Scientific classification
- Kingdom: Animalia
- Phylum: Chordata
- Class: Reptilia
- Order: Squamata
- Suborder: Gekkota
- Family: Sphaerodactylidae
- Genus: Pristurus
- Species: P. carteri
- Binomial name: Pristurus carteri (Gray, 1863)
- Synonyms: Spatalura carteri Gray, 1863; Pristurus carteri — Boulenger, 1885;

= Pristurus carteri =

- Genus: Pristurus
- Species: carteri
- Authority: (Gray, 1863)
- Conservation status: LC
- Synonyms: Spatalura carteri , Gray, 1863, Pristurus carteri , — Boulenger, 1885

Species of lizard

Pristurus carteri, commonly known as Carter's rock gecko, Carter's semaphore gecko or the scorpion tailed gecko is a species of gecko, a lizard in the family Sphaerodactylidae.

A scorpion-tailed gecko at a reptile expo in Las Vegas.

==Etymology==
The generic name, Pristurus, means "saw-tailed" in Latin.

The specific name, carteri, is in honor of Dr. Henry Carter who collected the holotype.

==Subspecies==
There are two subspecies of Pristurus carteri. The first is the nominotypical subspecies, Pristurus carteri carteri (Gray, 1863), and the other is Pristurus carteri tuberculatus Parker, 1931, P. c. carteri being the more common.

==Common names==
The species P. carteri has many common names such as Carter's rock gecko, ornate rock gecko, and scorpion-tailed gecko.

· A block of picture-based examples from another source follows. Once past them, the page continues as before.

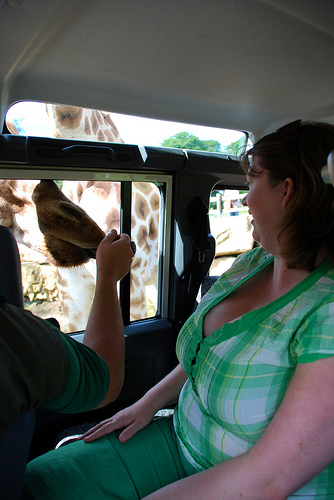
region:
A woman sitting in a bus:
[179, 113, 333, 498]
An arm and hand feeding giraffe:
[4, 236, 129, 395]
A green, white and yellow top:
[188, 282, 255, 437]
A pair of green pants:
[49, 442, 138, 477]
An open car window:
[4, 173, 165, 317]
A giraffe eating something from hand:
[29, 186, 96, 269]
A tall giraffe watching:
[42, 98, 163, 299]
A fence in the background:
[215, 190, 238, 221]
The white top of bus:
[51, 7, 274, 105]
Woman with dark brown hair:
[243, 128, 329, 261]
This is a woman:
[136, 218, 326, 353]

==Geographic range and habitat==
P. carteri is native to Oman, Saudi Arabia, United Arab Emirates, and Yemen, where it often is found basking on rocks or in urban areas.

==Behavior==
P. carteri are often seen swaying their curly tails back and forth to each other in a way to sort of communicate to each other. The males develop little fleshy spikes on their tails upon reaching sexual maturity. When they feel threatened they curl their tails in a scorpion-like fashion and even mimic the movements a scorpion will use as a threat display; this and the tail waving are the source of the common name scorpion-tailed geckos.

Members of the genus Pristurus are diurnal. This is unusual in geckos except in the genera Phelsuma, Lygodactylus, Naultinus, Quedenfeldtia, Rhoptropus, all Sphaerodactylids, and, of course, Pristurus.

==Description==
P. carteri may attain an average snout-to-vent length (SVL) of 5–6 cm, and a total length (including tail) of 8–9 cm.

==Reproduction==
P. carteri reaches sexual maturity in roughly 10 months. Adult females lay 1–2 hard shelled eggs that are incubated at 28 °C (82.4 °F) for 70–90 days. Each neonate hatches out at a total length of about 3.5–4 cm.